Dès les premières secondes, le constat est sans appel : la musique de protestation n’est pas morte, elle a simplement muté. PUNK PANTHER capture cette urgence brute, mélangeant l’agressivité du grime et une audace punk qui ne s’excuse jamais. Musicalement, le morceau est une réussite technique. KOJ réussit le tour de force de livrer un message politique viscéral tout en conservant une musicalité magnétique.
C’est ce genre de son qui, par sa densité et son rythme, semble taillé pour traverser les frontières sans jamais perdre une once de sa portée symbolique. Plus qu’une chanson, PUNK PANTHER est un rappel nécessaire. Dans une époque souvent tentée par le lissage des discours, l’artiste choisit de rugir, prouvant que l’on peut être profondément ancré dans une réalité complexe tout en faisant vibrer les foules à l’international.

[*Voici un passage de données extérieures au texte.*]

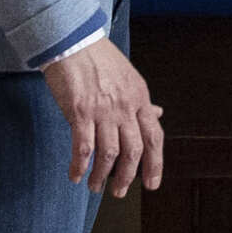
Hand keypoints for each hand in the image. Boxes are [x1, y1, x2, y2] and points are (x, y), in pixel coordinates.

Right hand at [46, 34, 166, 198]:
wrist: (73, 40)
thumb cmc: (99, 58)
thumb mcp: (129, 77)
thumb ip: (141, 101)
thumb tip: (158, 114)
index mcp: (140, 97)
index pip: (154, 137)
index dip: (155, 164)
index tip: (152, 183)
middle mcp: (125, 106)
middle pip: (133, 151)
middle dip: (127, 177)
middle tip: (119, 192)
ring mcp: (103, 110)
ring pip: (109, 154)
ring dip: (102, 175)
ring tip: (95, 186)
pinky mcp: (80, 111)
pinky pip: (83, 147)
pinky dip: (80, 165)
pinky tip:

Avec ce projet à venir, KOJ ne se contente pas de signer son retour ; il redéfinit les contours du rôle de l’artiste dans la cité. Une chose est certaine : le « Punk Panther » est sorti de l’ombre, et il n’a aucune intention de retourner se cacher. Sa démarche, aussi radicale qu’élégante, marque durablement le paysage musical actuel par son refus catégorique du compromis.